GENERATIONS: Tony Nicholson: What’s a Butcher Boy again?
I interviewed my mother in 1985 on her 80th birthday, and recorded the interview with a cassette recorder. The interview lasted approximately three hours over two days. Several years later, I made a copy of the two cassette tapes.
I heard my mother talking, but I did not listen. I even had the tapes transferred to compact discs. I decided recently to listen to the discs to prepare an edited transcript. For the first time I actually listened to Mom’s stories about her family and her life up until the time that I was a little boy.
When my mother was a child in the early 1900s, her mother took her and her brother by train from Clarksburg, Wv., to Hartford City, Ind., at the beginning of every summer.
Mom spent a few minutes of the interview talking about the train trips to Indiana. She loved the rides with her mother and brother, and looked forward to the summers when she would spend time with aunts, uncles and cousins on the farms around Hartford City. As I listened to her recall the train travel of nearly 80 years ago, she spoke about “butcher boys.” I had never heard the term. Mom described how young boys would walk the aisles of the passenger cars selling candy, and other treats, and food as well as coffee to the passengers.
I found her recollection invited research. I found a citation on Google that stated, “In the early 1880’s the U.S. colloquialism Butcher and Butcher Boy referred to a vendor of candy, fruit, sandwiches, newspapers, etc. on street corners and trains, at sporting events, etc. It’s not clear why the word ‘butcher’ was used other than that retail sales were involved. However, the first example of its use was in reference to a ‘candy-Butcher,’ and candy making often did involve the use of a board and a blade as with the meat butcher.”

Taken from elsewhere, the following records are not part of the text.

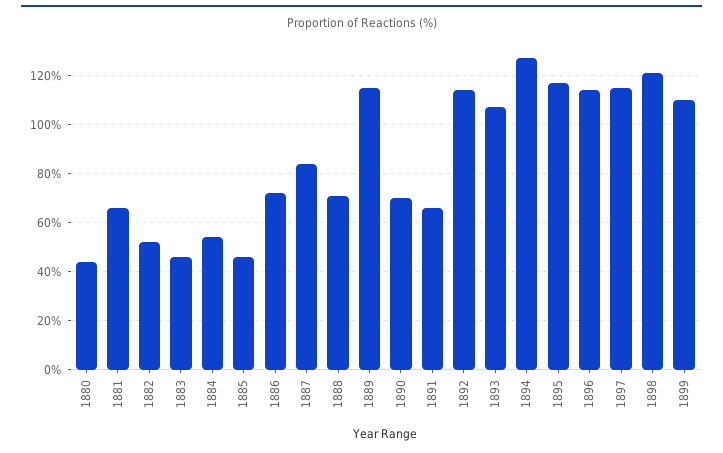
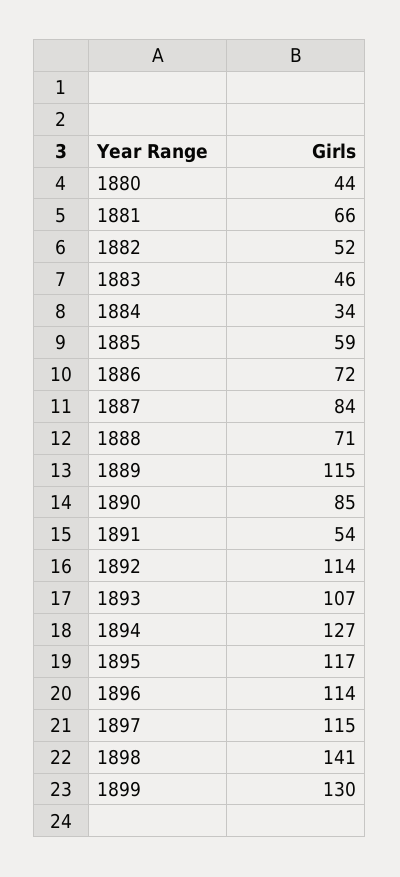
  {
    "1880": 44,
    "1881": 66,
    "1882": 52,
    "1883": 46,
-   "1884": 55,
+   "1884": 34,
-   "1885": 45,
+   "1885": 59,
    "1886": 72,
    "1887": 84,
    "1888": 71,
    "1889": 115,
-   "1890": 70,
+   "1890": 85,
-   "1891": 65,
+   "1891": 54,
    "1892": 114,
    "1893": 107,
    "1894": 127,
    "1895": 117,
    "1896": 114,
    "1897": 115,
-   "1898": 120,
+   "1898": 141,
-   "1899": 110
+   "1899": 130
  }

In an article published by the University of Iowa entitled “Iowa Railroad Guide,” about travel on the Great Burlington Route, a section gave some details about butcher boys. The section reported as follows:
“Butcher boys board the trains at division points. They go through the cars selling newspapers, books, candy, canned beans, fruit, homemade rolls, coffee, cigars and cigarettes. Their goods are reasonably priced. They leave the train at the next major stop, refill their baskets, and board a returning train.
Most of the butcher, or train, boys are neat appearing and very friendly. However, the traveler should give them the exact sum, or count his or her change at once. Some passengers have been short-changed by the train boys. Many have missed valuables after the butcher boys have left the train.”
Mom’s love of train travel inspired me to love trains, especially steam engine trains, and train travel even without knowing anyone similar to a butcher boy.